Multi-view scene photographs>
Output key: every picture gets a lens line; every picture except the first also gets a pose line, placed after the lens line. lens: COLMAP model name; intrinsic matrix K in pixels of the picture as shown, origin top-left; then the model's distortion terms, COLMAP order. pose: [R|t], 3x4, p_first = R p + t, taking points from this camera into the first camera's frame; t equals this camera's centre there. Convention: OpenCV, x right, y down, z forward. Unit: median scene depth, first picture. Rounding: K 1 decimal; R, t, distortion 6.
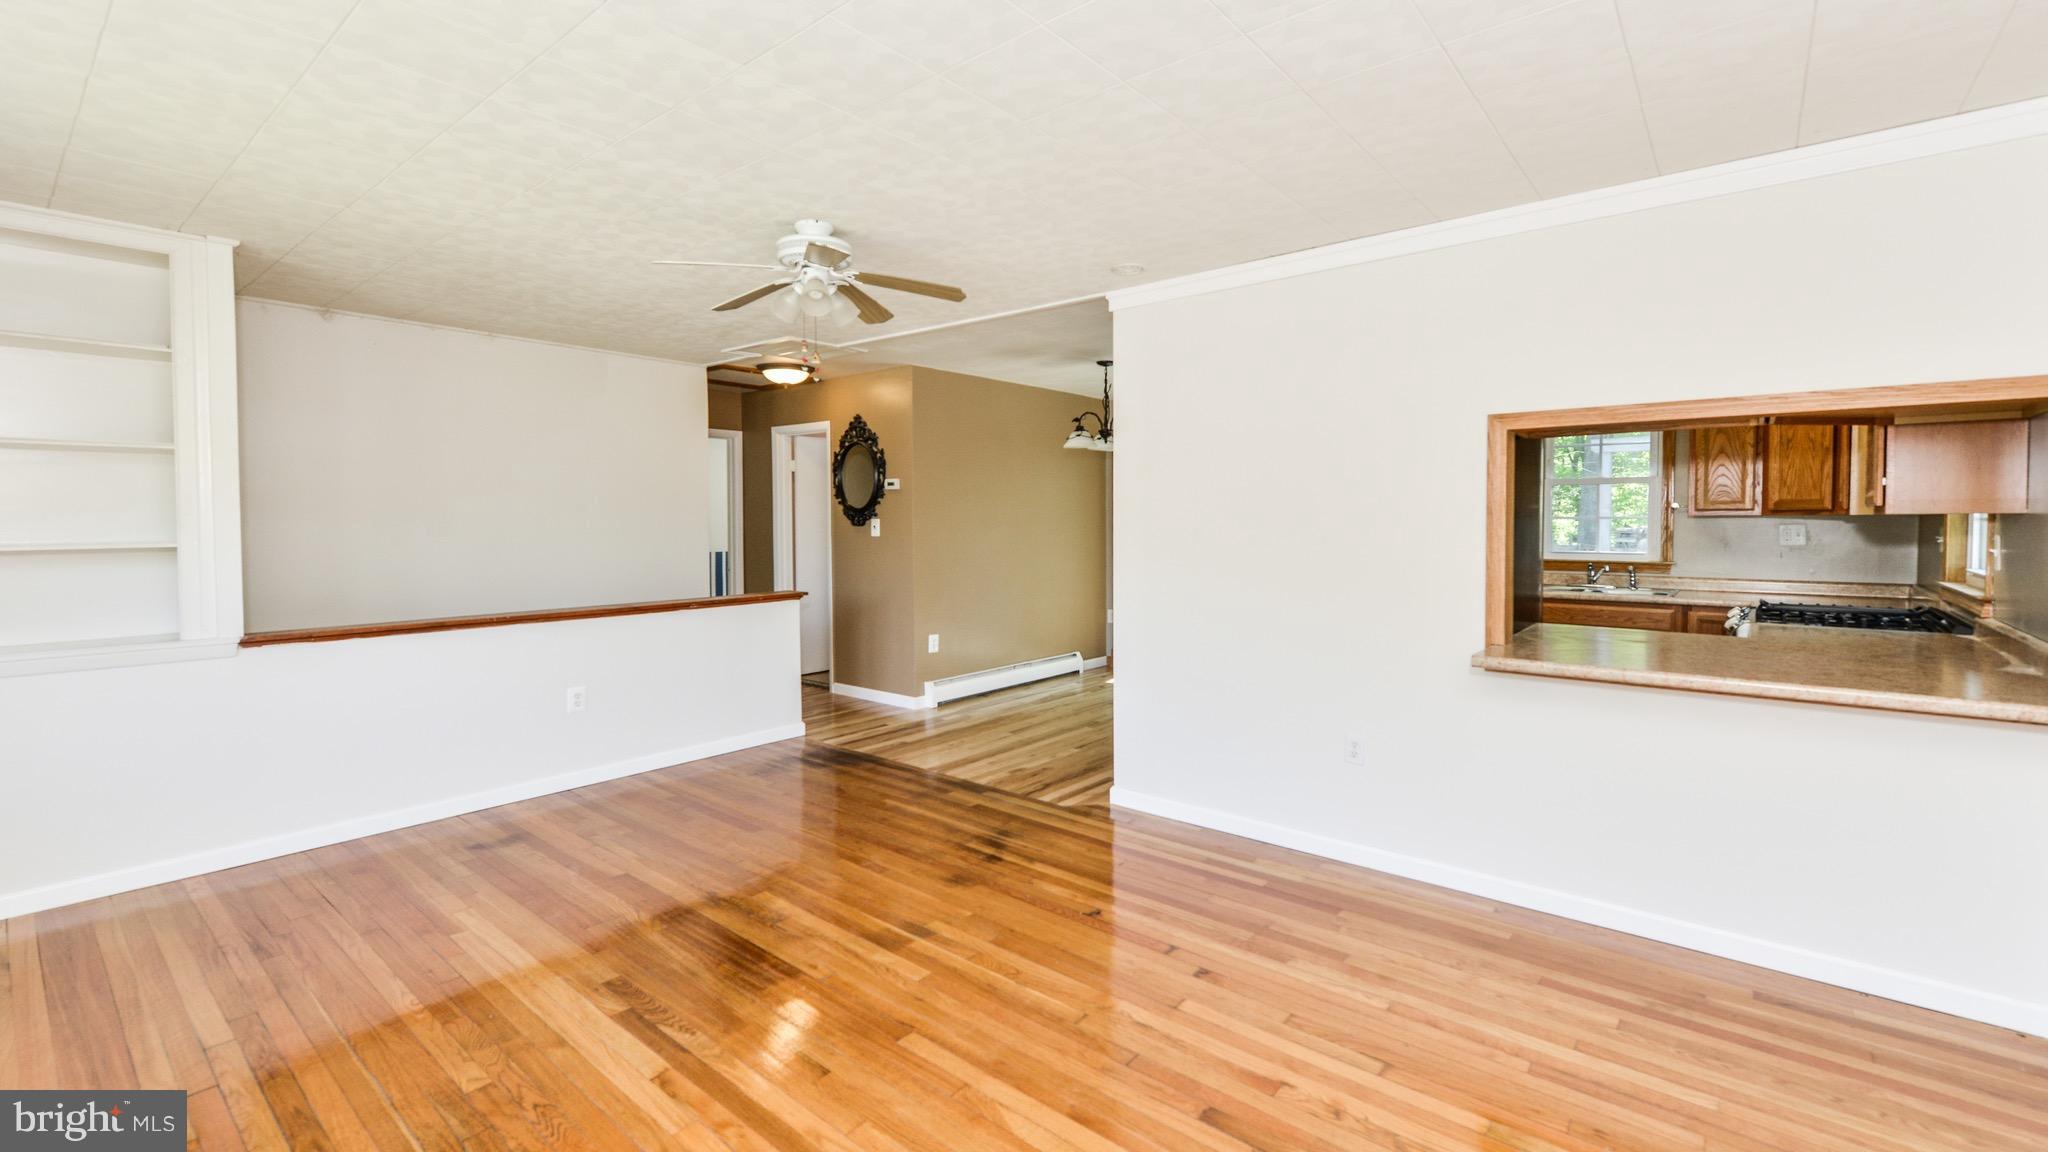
lens RADIAL K [[862.0, 0, 1006.1], [0, 862.0, 560.6], [0, 0, 1]] dist [0.001878, -0.001370]
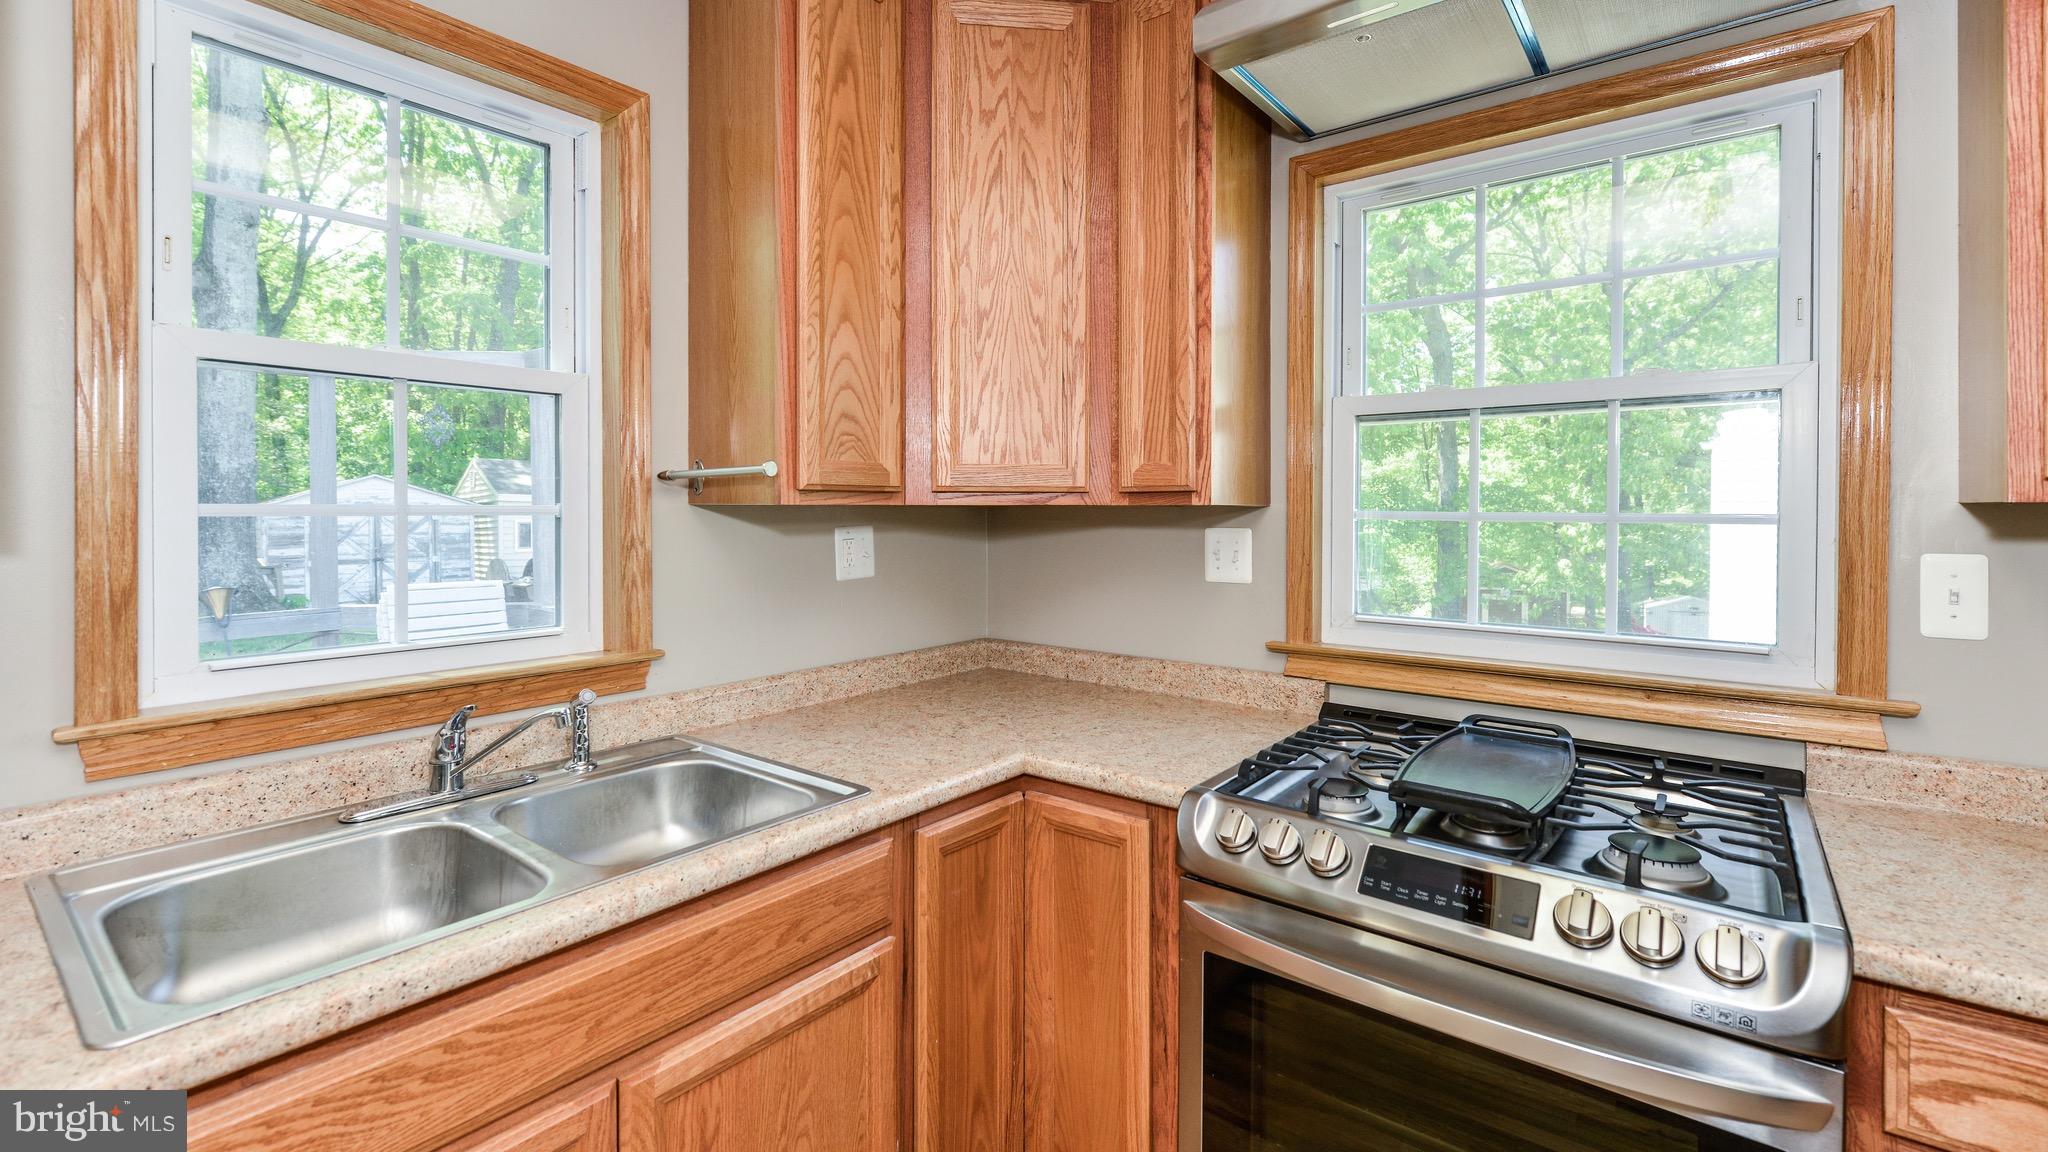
lens RADIAL K [[892.4, 0, 1014.3], [0, 892.4, 520.3], [0, 0, 1]] dist [-0.000940, -0.000090]
pose [[-0.029091, -0.004392, 0.999567, 0.419783], [0.051791, 0.998641, 0.005895, -0.039742], [-0.998234, 0.051940, -0.028824, 0.832716]]
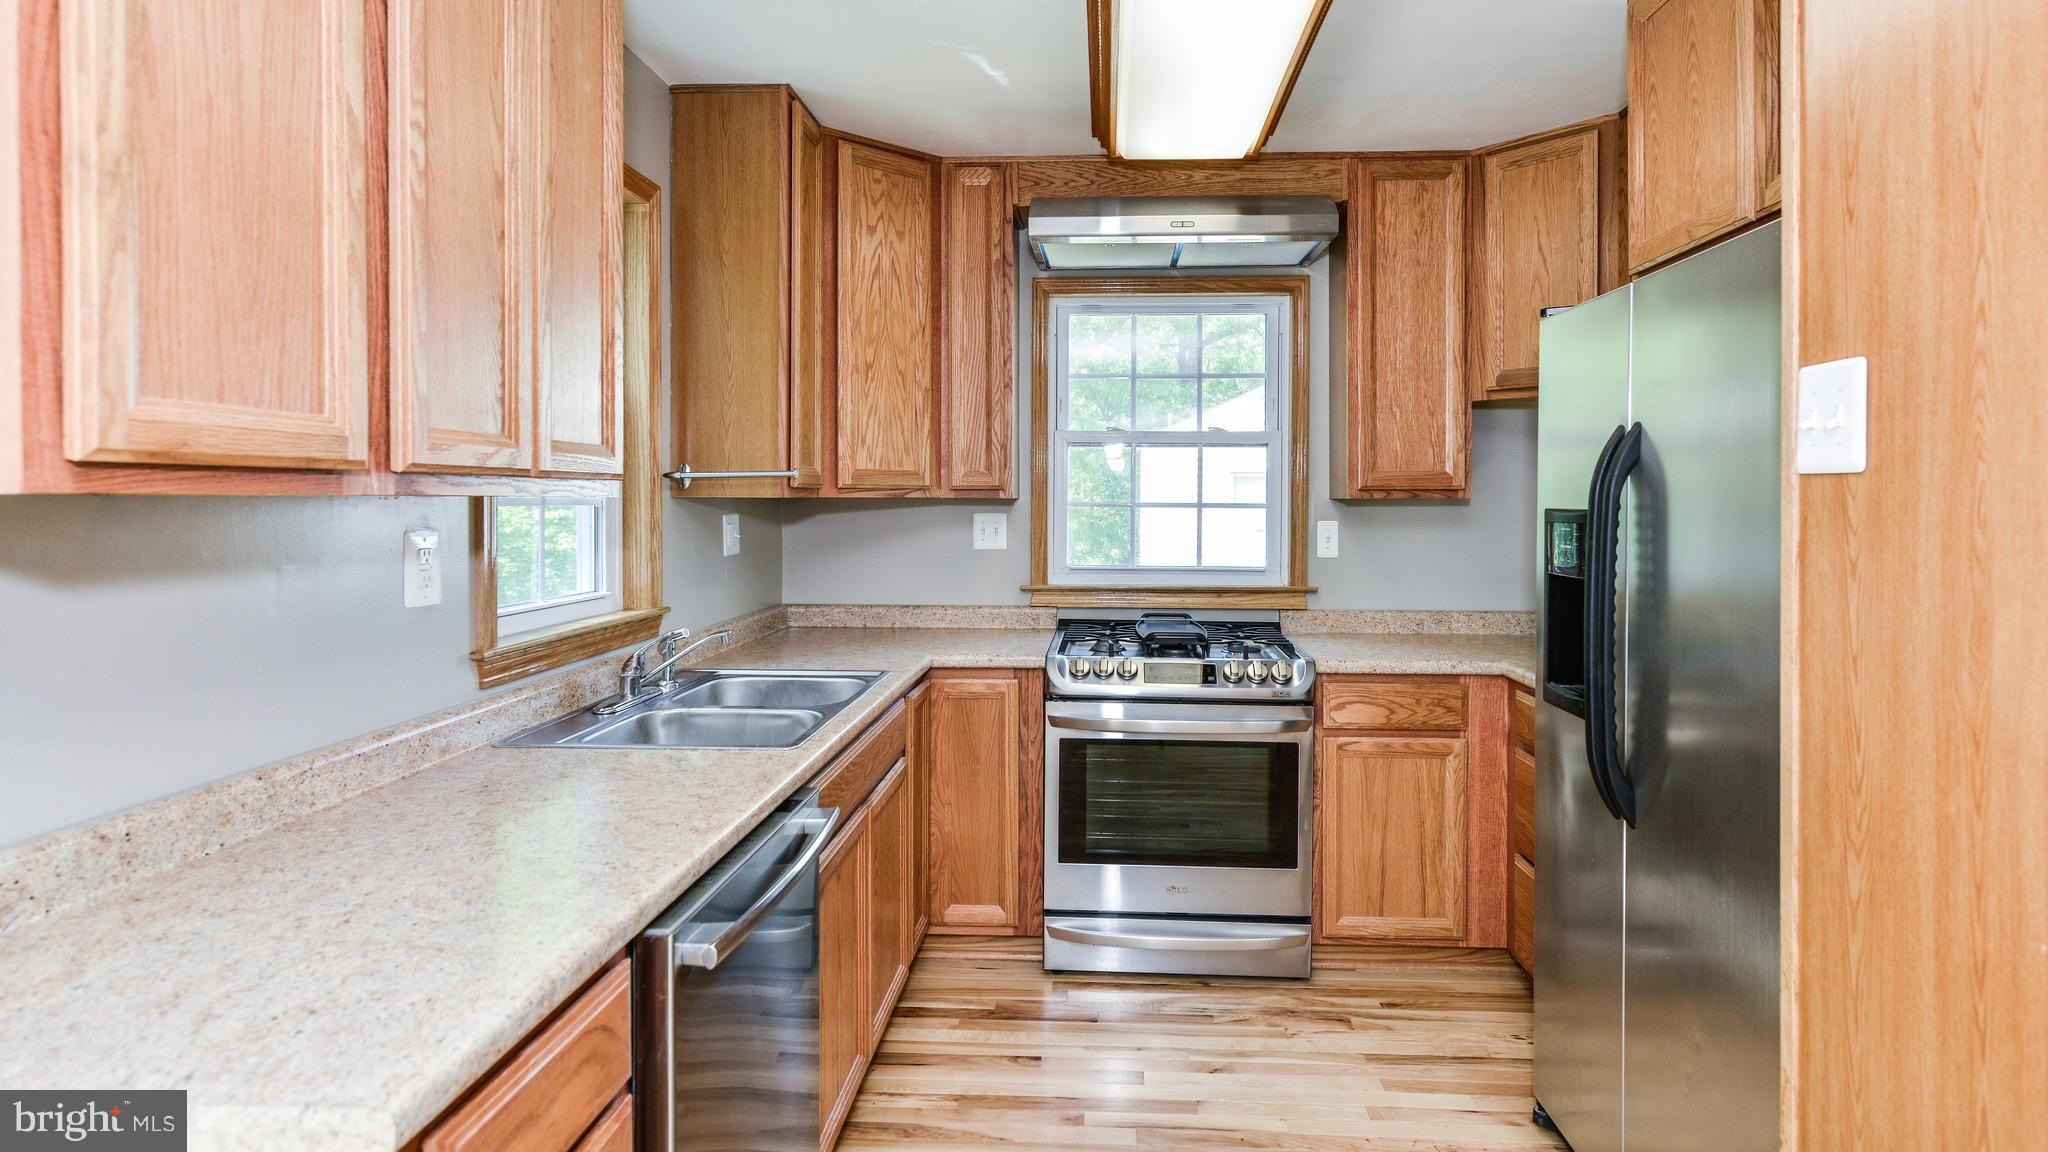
lens RADIAL K [[1051.2, 0, 1101.6], [0, 1051.2, 509.7], [0, 0, 1]] dist [0.003334, -0.000177]
pose [[-0.632556, -0.002036, 0.774512, 0.228449], [0.042416, 0.998405, 0.037267, -0.053635], [-0.773352, 0.056425, -0.631460, 1.103469]]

Activity> Reproduce every line of the records above verbatim, omitting the pictures themselves.

Exercise answer>
Output key: every picture gets a lens line; every picture except the first also gets a pose line, placed after the lens line. lens: COLMAP model name; intrinsic matrix K in pixels of the picture as shown, origin top-left; then the model's distortion terms, COLMAP order. pose: [R|t], 3x4, p_first = R p + t, taking points from this camera into the first camera's frame; t equals this camera's centre there. Convention: OpenCV, x right, y down, z forward. Unit: median scene depth, first picture. Rounding: K 1 decimal; R, t, distortion 6.
lens RADIAL K [[862.0, 0, 1006.1], [0, 862.0, 560.6], [0, 0, 1]] dist [0.001878, -0.001370]
lens RADIAL K [[892.4, 0, 1014.3], [0, 892.4, 520.3], [0, 0, 1]] dist [-0.000940, -0.000090]
pose [[-0.029091, -0.004392, 0.999567, 0.419783], [0.051791, 0.998641, 0.005895, -0.039742], [-0.998234, 0.051940, -0.028824, 0.832716]]
lens RADIAL K [[1051.2, 0, 1101.6], [0, 1051.2, 509.7], [0, 0, 1]] dist [0.003334, -0.000177]
pose [[-0.632556, -0.002036, 0.774512, 0.228449], [0.042416, 0.998405, 0.037267, -0.053635], [-0.773352, 0.056425, -0.631460, 1.103469]]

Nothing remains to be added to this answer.